After a long term cease-fire fails, a 12-hour cease-fire will reportedly go into effect on Saturday.

RAMALLAH, West Bank — U.S. Secretary of State John Kerry said Friday that no cease-fire deal had been reached yet to stop the fighting raging between Israel and the Gaza Strip.

Kerry, who has been spearheading international efforts to reach a cease-fire, said he remained hopeful that both sides would agree to a deal he presented on Friday, but that at the moment they "still have some terminology" to agree on.

"They may have rejected some language in the proposal within the framework ... but there was no formal proposal submitted from me," he said.

Kerry's proposal is only a temporary fix to the many issues on the table between Israeli Prime Minister Benjamin Netanyahu and the senior Hamas leadership that governs the Gaza Strip.

Hamas demands the release of Palestinian prisoners in addition to an end to the 7-year-old blockade imposed by Israel and Egypt after the group seized control of Gaza in June 2007. Israel has said that it will not withdraw from Gaza until it destroys dozens of attack tunnels built by Hamas that run from Gaza into southern Israeli communities.

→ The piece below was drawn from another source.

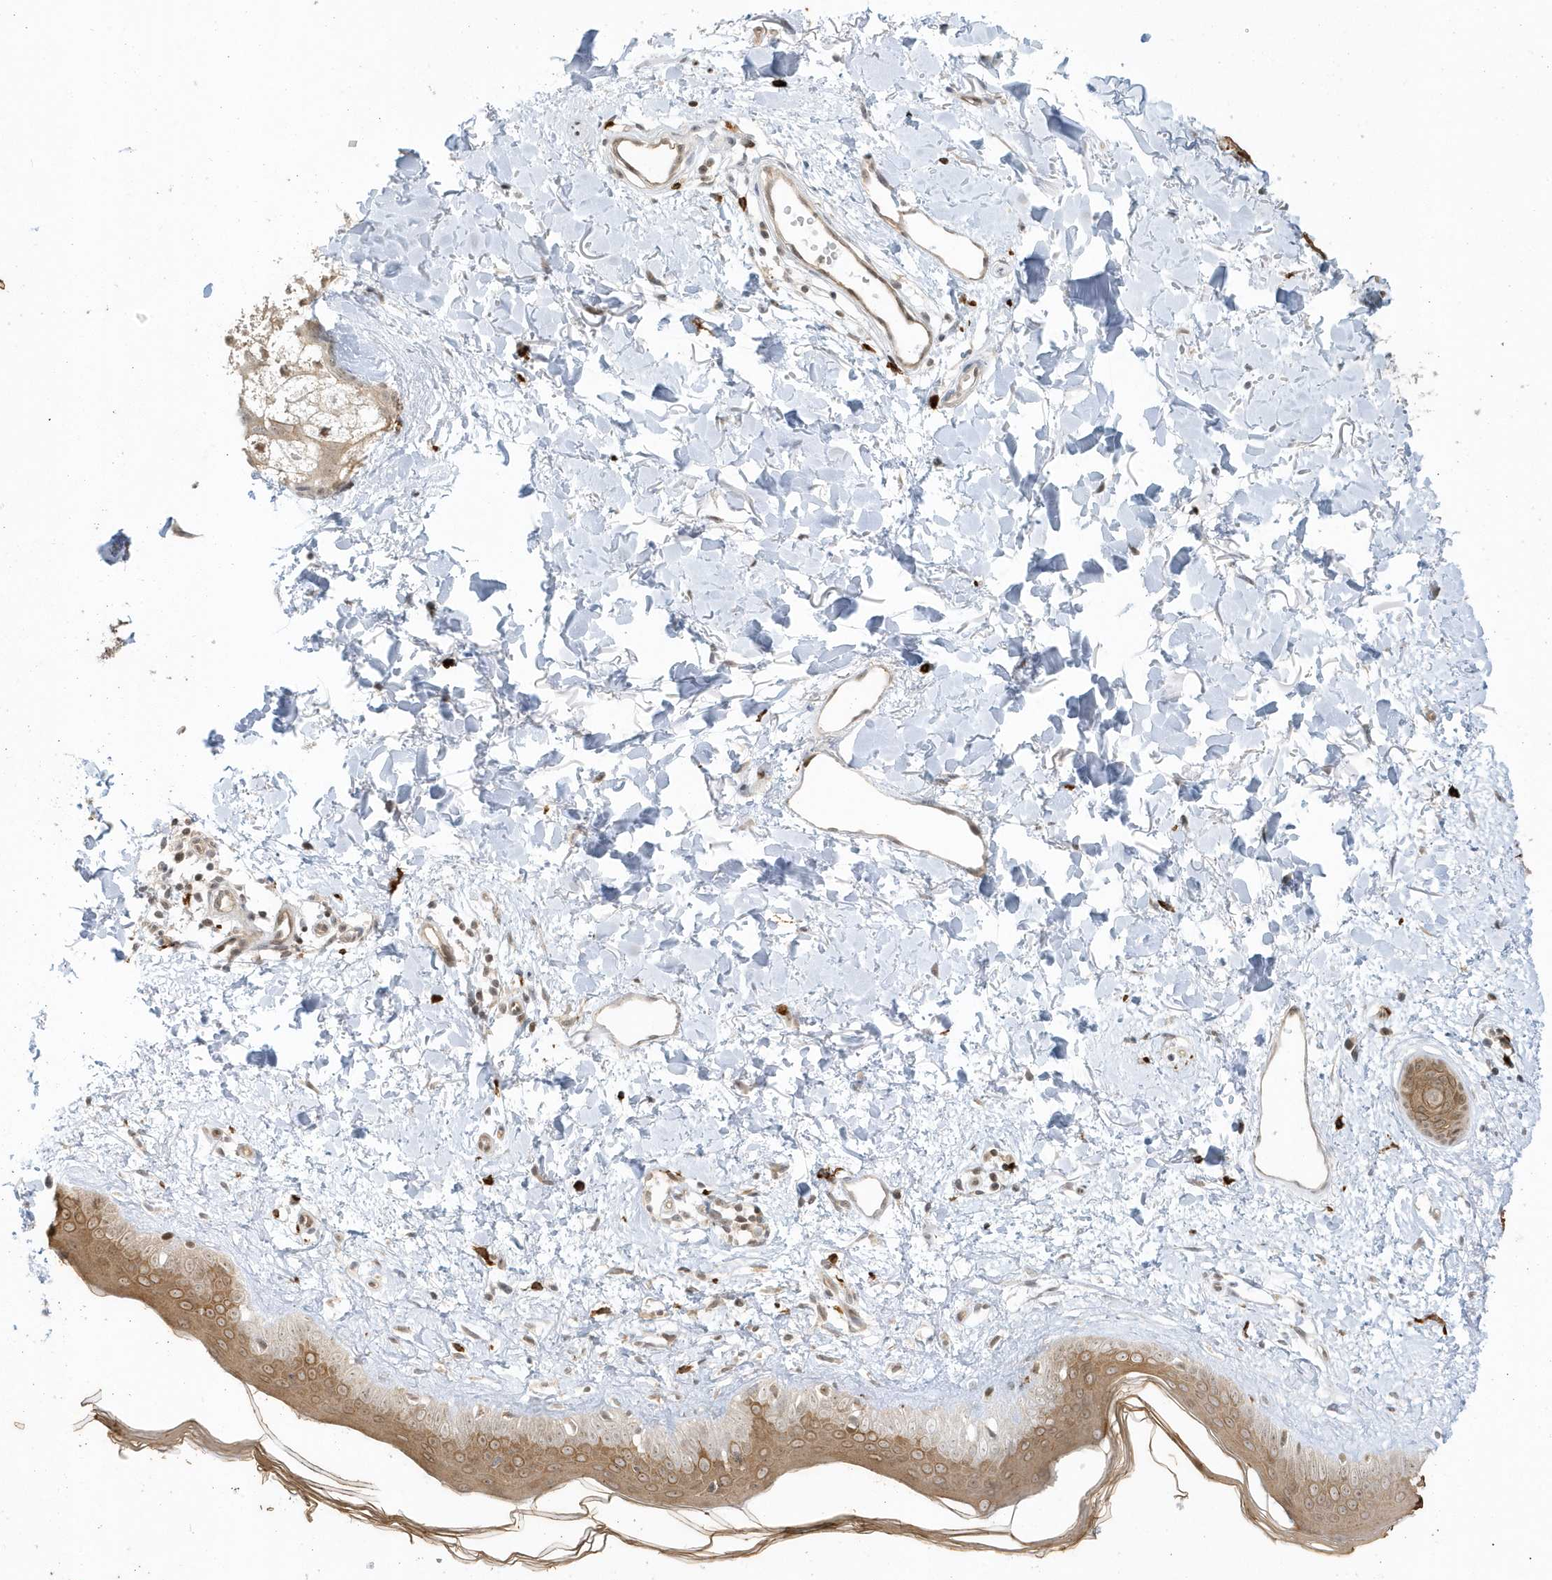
{"staining": {"intensity": "weak", "quantity": ">75%", "location": "cytoplasmic/membranous,nuclear"}, "tissue": "skin", "cell_type": "Fibroblasts", "image_type": "normal", "snomed": [{"axis": "morphology", "description": "Normal tissue, NOS"}, {"axis": "topography", "description": "Skin"}], "caption": "IHC micrograph of benign skin: skin stained using immunohistochemistry (IHC) displays low levels of weak protein expression localized specifically in the cytoplasmic/membranous,nuclear of fibroblasts, appearing as a cytoplasmic/membranous,nuclear brown color.", "gene": "PPP1R7", "patient": {"sex": "female", "age": 58}}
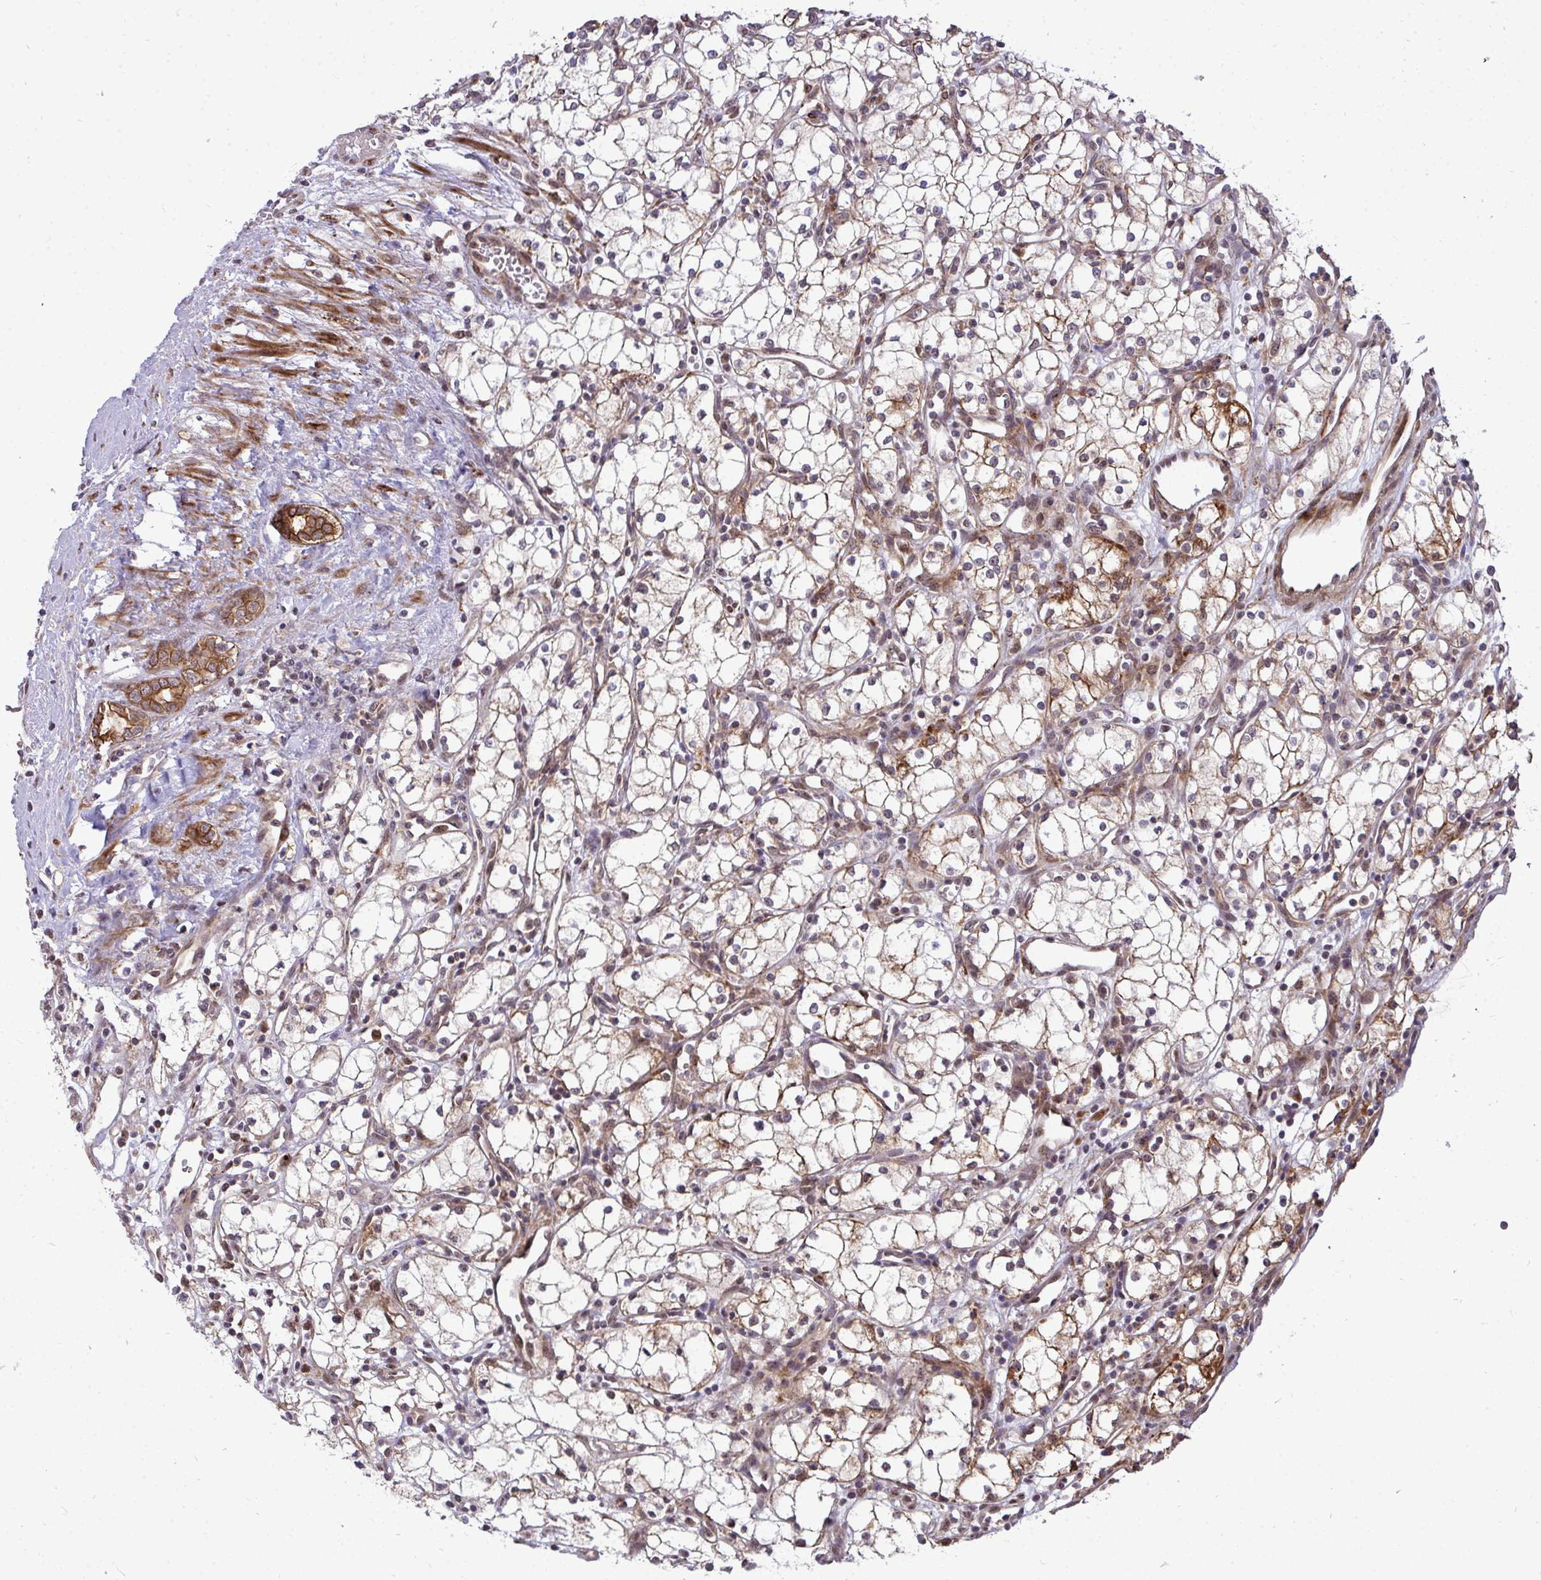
{"staining": {"intensity": "weak", "quantity": "25%-75%", "location": "cytoplasmic/membranous"}, "tissue": "renal cancer", "cell_type": "Tumor cells", "image_type": "cancer", "snomed": [{"axis": "morphology", "description": "Adenocarcinoma, NOS"}, {"axis": "topography", "description": "Kidney"}], "caption": "Approximately 25%-75% of tumor cells in human renal cancer (adenocarcinoma) reveal weak cytoplasmic/membranous protein expression as visualized by brown immunohistochemical staining.", "gene": "TRIM44", "patient": {"sex": "male", "age": 59}}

In recent days, Israeli officials have also said that they would like to see a "demilitarized" Gaza Strip.

Unable to convince the two sides to accept an Egyptian proposal for a truce last week, international players are now working toward a seven day halt in fighting that they hope to leverage into a longer-lasting cease-fire.

"They can't get anyone to agree on a truce so they thought a seven-day break was the best they could do," said one Palestinian official involved in the talks, who spoke on condition of anonymity. "Now they can't even get seven days, so they are talking about 12 hours."

Kerry said that Netanyahu had agreed to a 12-hour humanitarian cease-fire, which would allow desperately-needed aid into the Gaza Strip. Haaretz, however, reported that Netanyahu and his cabinet had rejected Kerry's proposal, and that Israeli Defense Minister Moshe Ya'alon told soldiers Friday night "to be prepared for the possibility IDF will be ordered to expand Gaza ground operation very soon."

In Gaza, fighting continued even as truce efforts were being discussed. Israeli airstrikes hit more than 80 sites in Gaza, among them the home of Salah Abu Hassanein, an Islamic Jihad leader, who was killed along with his sons, according to Gaza's health ministry. Militant groups in Gaza fired more than 50 rockets at Israel Friday, including a volley of long-range rockets which were shot down over the central Israeli city of Tel Aviv.

The death toll in Gaza now stands at more than 840 people, mainly civilians, while Israel announced that a soldier died in Gaza early Friday, brining the Israeli death toll to 38 people, mainly soldiers. In the West Bank, five Palestinians have been killed in demonstrations against the Israeli offensive in Gaza over the last 24 hours.